#### [Work to be completed]
Lines containing the word "right" are to be copied from the data below.

[Records from a data collection]
::::
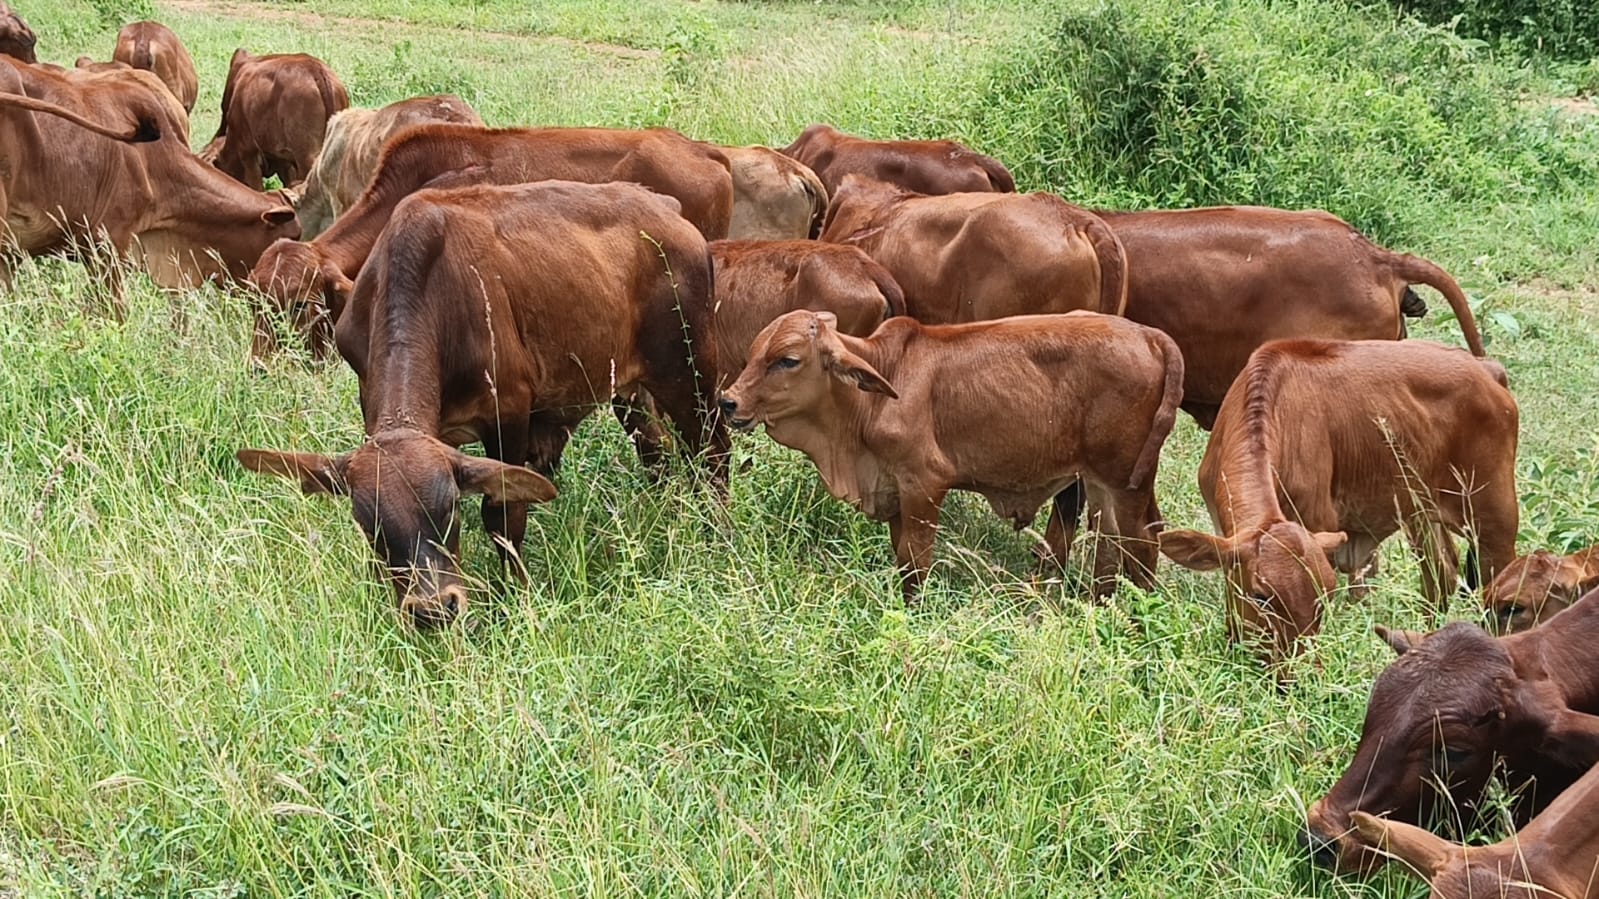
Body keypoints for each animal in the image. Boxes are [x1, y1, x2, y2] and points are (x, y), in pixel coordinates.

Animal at [237, 181, 727, 626]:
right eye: (368, 521)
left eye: (450, 507)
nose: (433, 609)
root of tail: (666, 208)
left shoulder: (508, 415)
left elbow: (503, 515)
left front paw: (518, 596)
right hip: (629, 390)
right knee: (657, 451)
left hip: (689, 376)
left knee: (713, 454)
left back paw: (717, 533)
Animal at [717, 309, 1183, 600]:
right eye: (754, 353)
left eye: (787, 360)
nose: (728, 402)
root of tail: (1149, 335)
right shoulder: (896, 494)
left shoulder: (923, 486)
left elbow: (914, 565)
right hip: (1104, 483)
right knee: (1111, 548)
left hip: (1125, 481)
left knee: (1142, 544)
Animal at [1158, 340, 1519, 668]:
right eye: (1261, 597)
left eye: (1324, 595)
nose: (1302, 673)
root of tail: (1485, 369)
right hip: (1420, 513)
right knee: (1441, 573)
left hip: (1494, 520)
::::
#### [Solution to this exercise]
right eye: (368, 521)
right hip: (629, 390)
right knee: (657, 451)
right eye: (754, 353)
right shoulder: (896, 494)
right hip: (1104, 483)
right knee: (1111, 548)
right eye: (1261, 597)
right hip: (1420, 513)
right knee: (1441, 573)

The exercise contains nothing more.